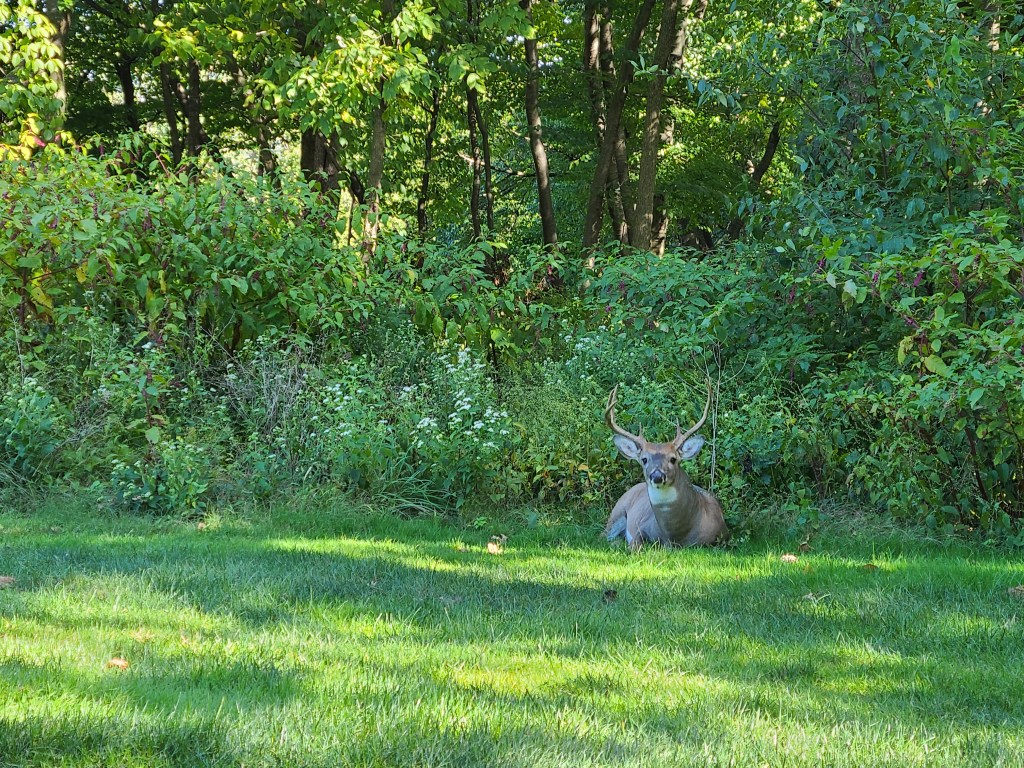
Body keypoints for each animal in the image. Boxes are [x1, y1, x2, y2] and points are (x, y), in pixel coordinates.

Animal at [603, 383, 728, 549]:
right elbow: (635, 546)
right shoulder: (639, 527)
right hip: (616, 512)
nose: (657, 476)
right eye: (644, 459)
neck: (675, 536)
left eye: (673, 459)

...

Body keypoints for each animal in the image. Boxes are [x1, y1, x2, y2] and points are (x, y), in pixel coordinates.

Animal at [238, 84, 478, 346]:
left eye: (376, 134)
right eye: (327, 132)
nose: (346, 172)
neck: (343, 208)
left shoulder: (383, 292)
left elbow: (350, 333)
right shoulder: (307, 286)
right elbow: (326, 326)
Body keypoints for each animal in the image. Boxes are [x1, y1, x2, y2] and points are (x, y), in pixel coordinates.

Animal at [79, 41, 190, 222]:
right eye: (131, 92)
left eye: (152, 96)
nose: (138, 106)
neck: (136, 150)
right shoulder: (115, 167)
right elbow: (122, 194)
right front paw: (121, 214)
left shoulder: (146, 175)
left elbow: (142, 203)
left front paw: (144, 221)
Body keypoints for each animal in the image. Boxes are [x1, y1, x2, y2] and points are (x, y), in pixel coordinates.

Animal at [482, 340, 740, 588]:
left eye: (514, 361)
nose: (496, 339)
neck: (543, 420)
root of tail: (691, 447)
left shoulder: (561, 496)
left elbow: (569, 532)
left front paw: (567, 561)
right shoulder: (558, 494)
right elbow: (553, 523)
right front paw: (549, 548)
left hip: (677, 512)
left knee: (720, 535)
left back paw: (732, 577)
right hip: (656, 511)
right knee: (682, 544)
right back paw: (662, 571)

...

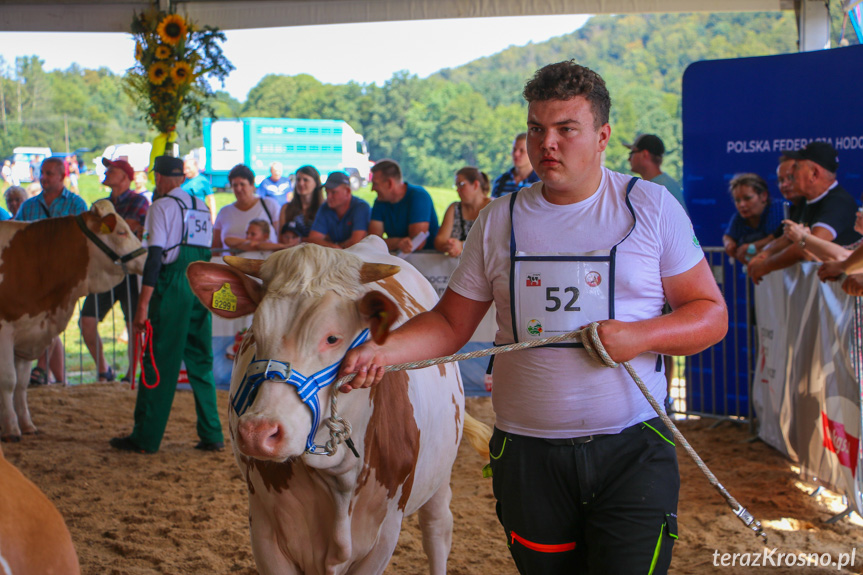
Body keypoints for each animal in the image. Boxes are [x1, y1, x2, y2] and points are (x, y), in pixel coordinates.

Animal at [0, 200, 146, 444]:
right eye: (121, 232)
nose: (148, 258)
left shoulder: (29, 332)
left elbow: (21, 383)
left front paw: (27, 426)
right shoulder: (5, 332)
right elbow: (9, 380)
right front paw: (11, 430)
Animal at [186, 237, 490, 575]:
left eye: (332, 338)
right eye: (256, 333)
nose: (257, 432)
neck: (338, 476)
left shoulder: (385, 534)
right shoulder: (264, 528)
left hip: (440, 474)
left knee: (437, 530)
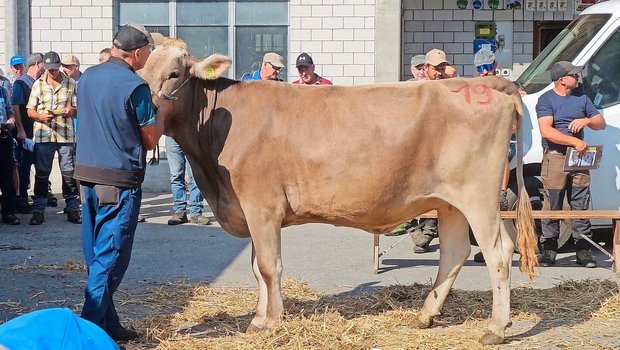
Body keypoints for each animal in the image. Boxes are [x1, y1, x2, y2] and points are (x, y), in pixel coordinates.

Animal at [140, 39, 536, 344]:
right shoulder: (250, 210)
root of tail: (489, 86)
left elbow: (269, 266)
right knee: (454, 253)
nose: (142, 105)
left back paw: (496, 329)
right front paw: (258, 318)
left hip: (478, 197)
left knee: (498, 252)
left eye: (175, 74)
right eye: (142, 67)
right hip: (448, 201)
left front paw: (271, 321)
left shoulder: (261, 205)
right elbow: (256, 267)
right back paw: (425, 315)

◆ Task objective
In the listing above, transcribe exactly everything from the line containing "right shoulder: (115, 167)" down to the line containing "right back paw: (662, 571)", including both and nothing more.

◆ Response box
right shoulder: (115, 167)
right elbow: (122, 194)
right front paw: (121, 214)
left shoulder: (146, 175)
left elbow: (142, 203)
left front paw: (144, 221)
Body keypoints for each animal in the image. Boxes are [x1, y1, x2, y2] and points are (x, y), in pixel coordinates.

Animal at [482, 340, 740, 588]:
left eye: (514, 361)
nose: (496, 339)
neck: (543, 420)
root of tail: (691, 447)
left shoulder: (561, 496)
left elbow: (569, 532)
left front paw: (567, 561)
right shoulder: (558, 494)
right elbow: (553, 523)
right front paw: (549, 548)
left hip: (677, 512)
left knee: (720, 535)
left back paw: (732, 577)
right hip: (656, 511)
right knee: (682, 544)
right back paw: (662, 571)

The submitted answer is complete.